Male SD rats underwent a chronic constriction injury surgery where 4 ligatures were loosely tied around the sciatic nerve. The rats were allowed to heal for 14 days and tested for allodynia in a von Frey assay. At 21 days post injury rats were treated via oral gavage with PEG 300 (vehicle), EC5026 or pregabalin as indicated and followed over a 6-h time course. The AUCs were calculated with the trapezoidal method for each animal and the average of the group reported ± SEM (n = 6–8/group). Kruskal–Wallis One Way Analysis of Variance on Ranks, H = 21.011 with three degrees of freedom with Dunn’s Method post hoc. EC5026 vs Peg300 (p ≤ 0.001), EC5026 vs pregabalin 30 (p = 0.039).
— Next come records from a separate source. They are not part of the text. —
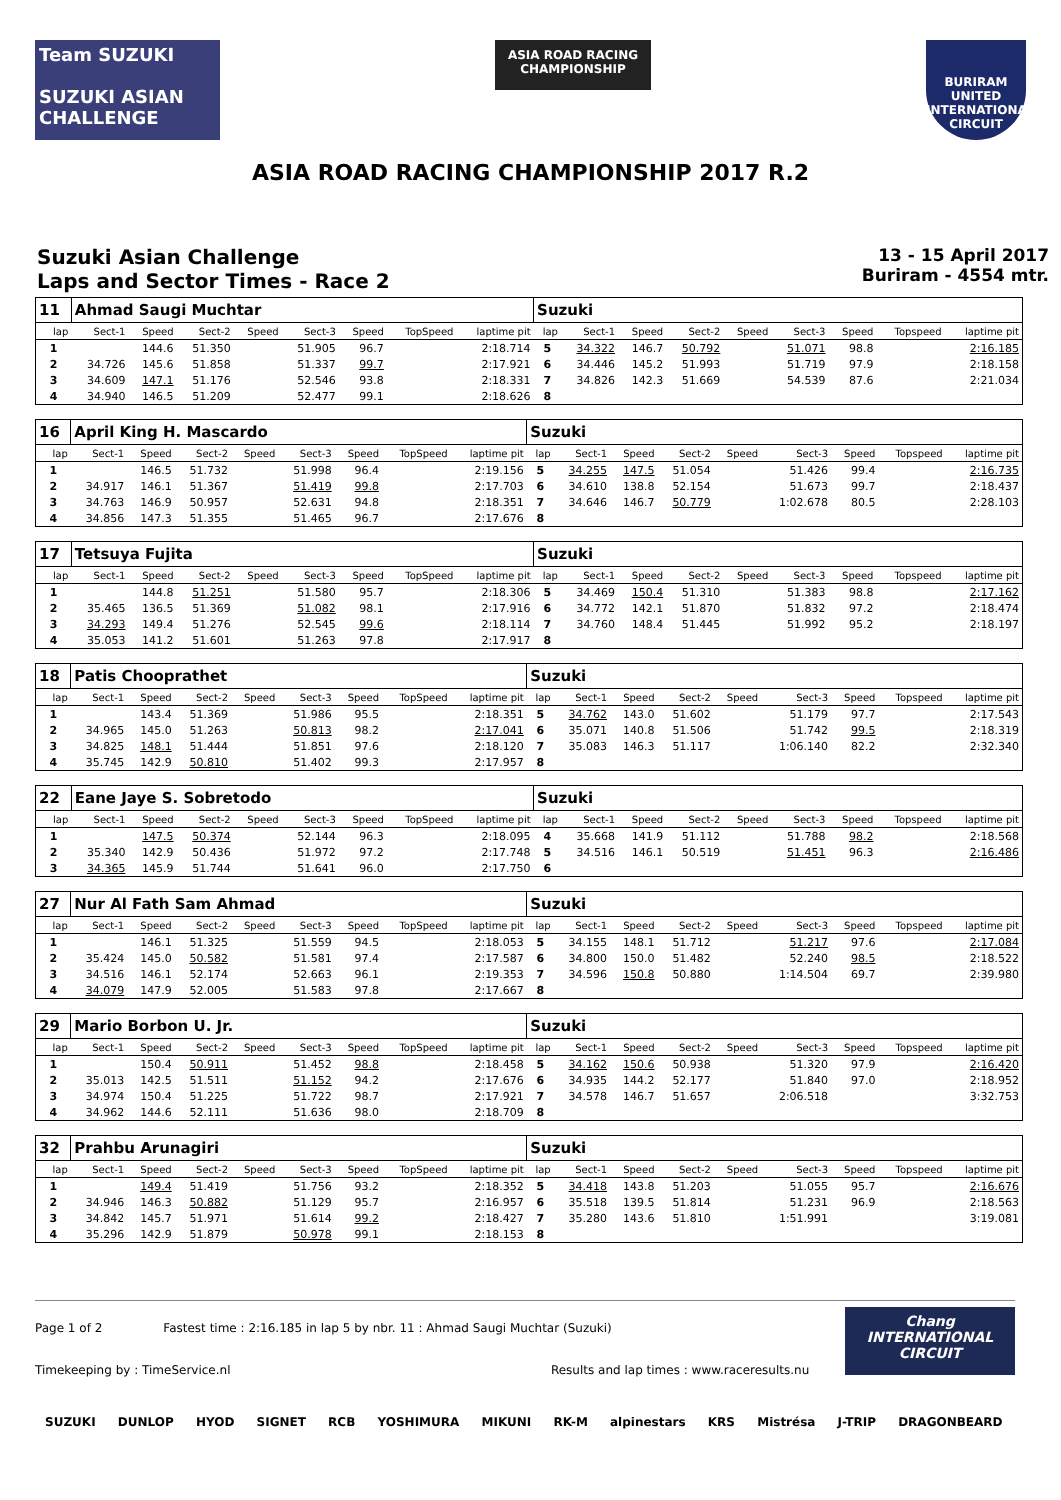Team SUZUKI
SUZUKI ASIAN CHALLENGE
ASIA ROAD RACING CHAMPIONSHIP
BURIRAM UNITED INTERNATIONAL CIRCUIT
ASIA ROAD RACING CHAMPIONSHIP 2017 R.2
Suzuki Asian Challenge
Laps and Sector Times - Race 2
13 - 15 April 2017
Buriram - 4554 mtr.
| 11 | Ahmad Saugi Muchtar | | | | | | | | Suzuki | | | | | | | | |
| lap | Sect-1 | Speed | Sect-2 | Speed | Sect-3 | Speed | TopSpeed | laptime pit | lap | Sect-1 | Speed | Sect-2 | Speed | Sect-3 | Speed | Topspeed | laptime pit |
| 1 | | 144.6 | 51.350 | | 51.905 | 96.7 | | 2:18.714 | 5 | 34.322 | 146.7 | 50.792 | | 51.071 | 98.8 | | 2:16.185 |
| 2 | 34.726 | 145.6 | 51.858 | | 51.337 | 99.7 | | 2:17.921 | 6 | 34.446 | 145.2 | 51.993 | | 51.719 | 97.9 | | 2:18.158 |
| 3 | 34.609 | 147.1 | 51.176 | | 52.546 | 93.8 | | 2:18.331 | 7 | 34.826 | 142.3 | 51.669 | | 54.539 | 87.6 | | 2:21.034 |
| 4 | 34.940 | 146.5 | 51.209 | | 52.477 | 99.1 | | 2:18.626 | 8 | | | | | | | | |
| 16 | April King H. Mascardo | | | | | | | | Suzuki | | | | | | | | |
| lap | Sect-1 | Speed | Sect-2 | Speed | Sect-3 | Speed | TopSpeed | laptime pit | lap | Sect-1 | Speed | Sect-2 | Speed | Sect-3 | Speed | Topspeed | laptime pit |
| 1 | | 146.5 | 51.732 | | 51.998 | 96.4 | | 2:19.156 | 5 | 34.255 | 147.5 | 51.054 | | 51.426 | 99.4 | | 2:16.735 |
| 2 | 34.917 | 146.1 | 51.367 | | 51.419 | 99.8 | | 2:17.703 | 6 | 34.610 | 138.8 | 52.154 | | 51.673 | 99.7 | | 2:18.437 |
| 3 | 34.763 | 146.9 | 50.957 | | 52.631 | 94.8 | | 2:18.351 | 7 | 34.646 | 146.7 | 50.779 | | 1:02.678 | 80.5 | | 2:28.103 |
| 4 | 34.856 | 147.3 | 51.355 | | 51.465 | 96.7 | | 2:17.676 | 8 | | | | | | | | |
| 17 | Tetsuya Fujita | | | | | | | | Suzuki | | | | | | | | |
| lap | Sect-1 | Speed | Sect-2 | Speed | Sect-3 | Speed | TopSpeed | laptime pit | lap | Sect-1 | Speed | Sect-2 | Speed | Sect-3 | Speed | Topspeed | laptime pit |
| 1 | | 144.8 | 51.251 | | 51.580 | 95.7 | | 2:18.306 | 5 | 34.469 | 150.4 | 51.310 | | 51.383 | 98.8 | | 2:17.162 |
| 2 | 35.465 | 136.5 | 51.369 | | 51.082 | 98.1 | | 2:17.916 | 6 | 34.772 | 142.1 | 51.870 | | 51.832 | 97.2 | | 2:18.474 |
| 3 | 34.293 | 149.4 | 51.276 | | 52.545 | 99.6 | | 2:18.114 | 7 | 34.760 | 148.4 | 51.445 | | 51.992 | 95.2 | | 2:18.197 |
| 4 | 35.053 | 141.2 | 51.601 | | 51.263 | 97.8 | | 2:17.917 | 8 | | | | | | | | |
| 18 | Patis Chooprathet | | | | | | | | Suzuki | | | | | | | | |
| lap | Sect-1 | Speed | Sect-2 | Speed | Sect-3 | Speed | TopSpeed | laptime pit | lap | Sect-1 | Speed | Sect-2 | Speed | Sect-3 | Speed | Topspeed | laptime pit |
| 1 | | 143.4 | 51.369 | | 51.986 | 95.5 | | 2:18.351 | 5 | 34.762 | 143.0 | 51.602 | | 51.179 | 97.7 | | 2:17.543 |
| 2 | 34.965 | 145.0 | 51.263 | | 50.813 | 98.2 | | 2:17.041 | 6 | 35.071 | 140.8 | 51.506 | | 51.742 | 99.5 | | 2:18.319 |
| 3 | 34.825 | 148.1 | 51.444 | | 51.851 | 97.6 | | 2:18.120 | 7 | 35.083 | 146.3 | 51.117 | | 1:06.140 | 82.2 | | 2:32.340 |
| 4 | 35.745 | 142.9 | 50.810 | | 51.402 | 99.3 | | 2:17.957 | 8 | | | | | | | | |
| 22 | Eane Jaye S. Sobretodo | | | | | | | | Suzuki | | | | | | | | |
| lap | Sect-1 | Speed | Sect-2 | Speed | Sect-3 | Speed | TopSpeed | laptime pit | lap | Sect-1 | Speed | Sect-2 | Speed | Sect-3 | Speed | Topspeed | laptime pit |
| 1 | | 147.5 | 50.374 | | 52.144 | 96.3 | | 2:18.095 | 4 | 35.668 | 141.9 | 51.112 | | 51.788 | 98.2 | | 2:18.568 |
| 2 | 35.340 | 142.9 | 50.436 | | 51.972 | 97.2 | | 2:17.748 | 5 | 34.516 | 146.1 | 50.519 | | 51.451 | 96.3 | | 2:16.486 |
| 3 | 34.365 | 145.9 | 51.744 | | 51.641 | 96.0 | | 2:17.750 | 6 | | | | | | | | |
| 27 | Nur Al Fath Sam Ahmad | | | | | | | | Suzuki | | | | | | | | |
| lap | Sect-1 | Speed | Sect-2 | Speed | Sect-3 | Speed | TopSpeed | laptime pit | lap | Sect-1 | Speed | Sect-2 | Speed | Sect-3 | Speed | Topspeed | laptime pit |
| 1 | | 146.1 | 51.325 | | 51.559 | 94.5 | | 2:18.053 | 5 | 34.155 | 148.1 | 51.712 | | 51.217 | 97.6 | | 2:17.084 |
| 2 | 35.424 | 145.0 | 50.582 | | 51.581 | 97.4 | | 2:17.587 | 6 | 34.800 | 150.0 | 51.482 | | 52.240 | 98.5 | | 2:18.522 |
| 3 | 34.516 | 146.1 | 52.174 | | 52.663 | 96.1 | | 2:19.353 | 7 | 34.596 | 150.8 | 50.880 | | 1:14.504 | 69.7 | | 2:39.980 |
| 4 | 34.079 | 147.9 | 52.005 | | 51.583 | 97.8 | | 2:17.667 | 8 | | | | | | | | |
| 29 | Mario Borbon U. Jr. | | | | | | | | Suzuki | | | | | | | | |
| lap | Sect-1 | Speed | Sect-2 | Speed | Sect-3 | Speed | TopSpeed | laptime pit | lap | Sect-1 | Speed | Sect-2 | Speed | Sect-3 | Speed | Topspeed | laptime pit |
| 1 | | 150.4 | 50.911 | | 51.452 | 98.8 | | 2:18.458 | 5 | 34.162 | 150.6 | 50.938 | | 51.320 | 97.9 | | 2:16.420 |
| 2 | 35.013 | 142.5 | 51.511 | | 51.152 | 94.2 | | 2:17.676 | 6 | 34.935 | 144.2 | 52.177 | | 51.840 | 97.0 | | 2:18.952 |
| 3 | 34.974 | 150.4 | 51.225 | | 51.722 | 98.7 | | 2:17.921 | 7 | 34.578 | 146.7 | 51.657 | | 2:06.518 | | | 3:32.753 |
| 4 | 34.962 | 144.6 | 52.111 | | 51.636 | 98.0 | | 2:18.709 | 8 | | | | | | | | |
| 32 | Prahbu Arunagiri | | | | | | | | Suzuki | | | | | | | | |
| lap | Sect-1 | Speed | Sect-2 | Speed | Sect-3 | Speed | TopSpeed | laptime pit | lap | Sect-1 | Speed | Sect-2 | Speed | Sect-3 | Speed | Topspeed | laptime pit |
| 1 | | 149.4 | 51.419 | | 51.756 | 93.2 | | 2:18.352 | 5 | 34.418 | 143.8 | 51.203 | | 51.055 | 95.7 | | 2:16.676 |
| 2 | 34.946 | 146.3 | 50.882 | | 51.129 | 95.7 | | 2:16.957 | 6 | 35.518 | 139.5 | 51.814 | | 51.231 | 96.9 | | 2:18.563 |
| 3 | 34.842 | 145.7 | 51.971 | | 51.614 | 99.2 | | 2:18.427 | 7 | 35.280 | 143.6 | 51.810 | | 1:51.991 | | | 3:19.081 |
| 4 | 35.296 | 142.9 | 51.879 | | 50.978 | 99.1 | | 2:18.153 | 8 | | | | | | | | |
Page 1 of 2 Fastest time : 2:16.185 in lap 5 by nbr. 11 : Ahmad Saugi Muchtar (Suzuki)
Timekeeping by : TimeService.nl Results and lap times : www.raceresults.nu
Chang
INTERNATIONAL
CIRCUIT
SUZUKI DUNLOP HYOD SIGNET RCB YOSHIMURA MIKUNI RK-M alpinestars KRS Mistrésa J-TRIP DRAGONBEARD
Blocking Withdrawal Pain in Morphine-Dependent Rats

Male SD rats were made morphine tolerant with twice daily treatment of 10 mg/kg s.c. morphine. After 10 days the morphine was withheld, and opioid withdrawal pain was measured with a von Frey assay 18 h after the last morphine dose. The opioid withdrawal baselines decreased 49% from pain-free naïve baseline scores. Rats were then dosed with vehicle or EC5026 (n = 4/group) via oral gavage and assessed for mechanical withdrawal thresholds at 30 min and 1 h post dose. Mann–Whitney Rank Sum Test, U Statistic = 10.0, T = 90.0 n(small) = 8, n(big) = 8, P(exact) = 0.021.